VIENNA, Va., June 29, 2012 —Music history is littered with partnerships between two musicians who unite to bring out their absolute best. John Reis and Rick Froberg probably wouldn’t be the first such duo to come to peoples’ minds, but anyone interested in post-hardcore would be wise to pay attention to them. The underground post-hardcore scene hasn’t witnessed a more prolific one-two punch than Reis and Froberg.
Hot Snakes is the third collaboration between these two talented guitarists, and the first one to reform and start touring again. Their live show at the Rock and Roll Hotel Friday was part of that reunion. It wasn’t so much a show about Hot Snakes, but a culmination of Reis’ and Froberg’s musical partnership as it’s developed and matured over the past two decades.
The sold out show at the Rock and Roll Hotel gave ample evidence supporting Hot Snakes’ relative popularity. At this point, they have much higher profile than previous Reis/Froberg projects like Pitchfork and Drive Like Jehu. This was obvious when a song like “Braintrust” materialized midway through their set, made Rock and Roll Hotel’s packed quarters seem that much more cramped as the majority of the crowd actively displayed their appreciation.
Froberg and Reis bands have always been known for their chainsaw guitars and off kilter arrangements, and that paradigm doesn’t changes with Hot Snakes. In fact, in a live setting, their energetic musical style is brought front and center. It’s like the constant, rattling rat-tat-tat of machine-gun fire as the duo pelts the audience with a hail of sonic bullets again and again. There are no moments of introspection with Hot Snakes. Their set can best be described as a constant wall of sound from start to finish.
The most noticeable thing about Hot Snakes, though, is how often this guitar work is deployed in support. On several of their songs, the drumming, for example, is more prominent than with any other instrument the band employs. It’s just not the noise level or an over application of a bass drum that makes it so. Instead, drummer Jason Kourkounis brings out some really clever and intricate patterns that are rarely experienced in rock music. Kourkounis’ unique approach doesn’t show up until about the middle of Hot Snakes’ set. But when it does, it turns the entire show on its ear and shifts the set into a different gear altogether.
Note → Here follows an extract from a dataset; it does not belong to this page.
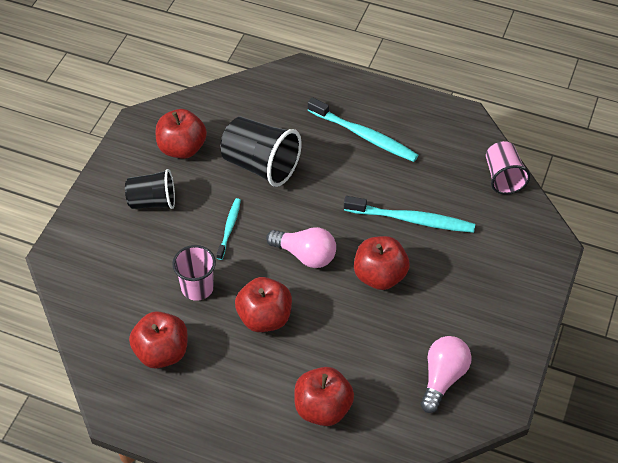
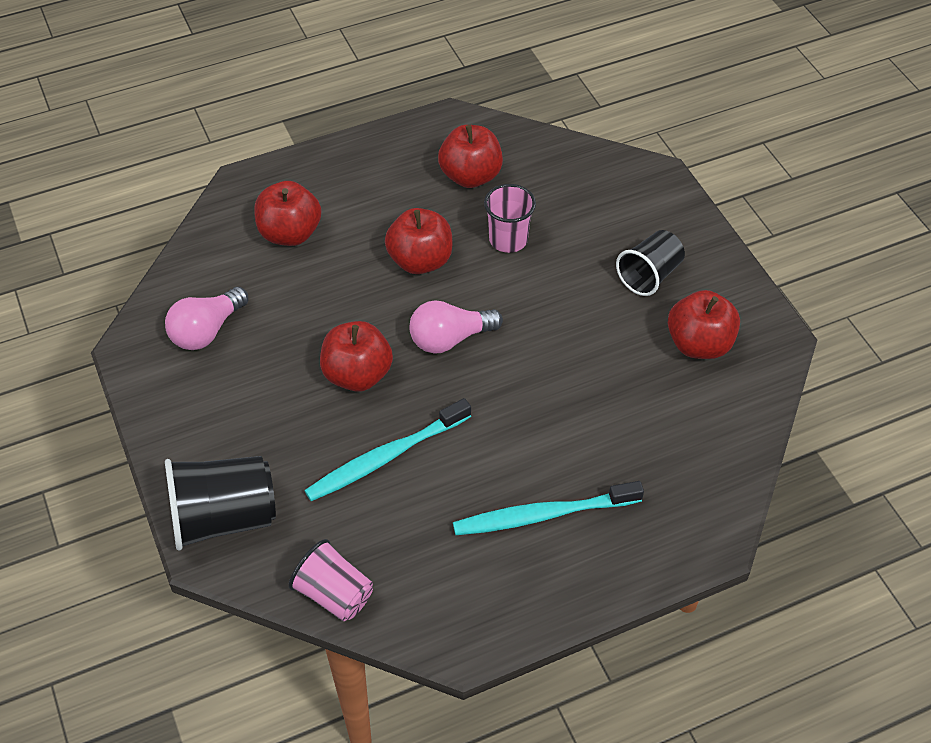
camera: 135 degrees right, 0 degrees up
turquoise toothbrush [217,198,241,260] -> none
black cup [220,117,302,187] -> black cup moved to [165,456,276,551]
pink light bulb [421,336,472,413] -> pink light bulb turned 60 degrees clockwise [165,287,248,350]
Unlike previous bands of which they’ve been a part, Reis’ and Froberg’s songs don’t meander in the least. Hot Snakes blows through each song at a breakneck pace. By the time the ensemble was 45 minutes into their set, they had already performed no less than 15 songs, and were able to do this without losing their quirky and intricate nature. Hot Snakes perform with an economy of time, not wasting a single moment on any distractions that might be extracurricular to their music.
Of course their running time also had a lot to do with the band performing like they were all business. It’s expected now for bands to banter back and forth with the audience in between songs. This is as much for the band’s benefit as the crowd’s as it serves as a way for the band to keep their head in the game, so to speak. Hot Snakes clearly wanted no part of this comfortable routine last Friday, however, and they scarcely made a social networking sound between each of their songs. It’s not that they weren’t interacting with the audience. The music does that for them well enough, so they don’t really need to. After all, Reis and Froberg have been playing with each other for so long that these songs, this band, and the simple experience of playing together has become second nature to them by now. When they were up on stage, one immediately sensed a palpable comfort level among the band members—a comfort level that has to start with the band’s two experienced guitarists.
John Reis especially has been associated with so many other bands—most notably Rocket from the Crypt—that his working partnership with Rick Froberg isn’t always the first thing to come to mind. Over the years, though, the duo has reached a sort of cult status. Their blitzkrieg of a live set last Friday at the Rock and Roll Hotel is clearly further proof of just how far they’ve come to enjoy that kind of status now.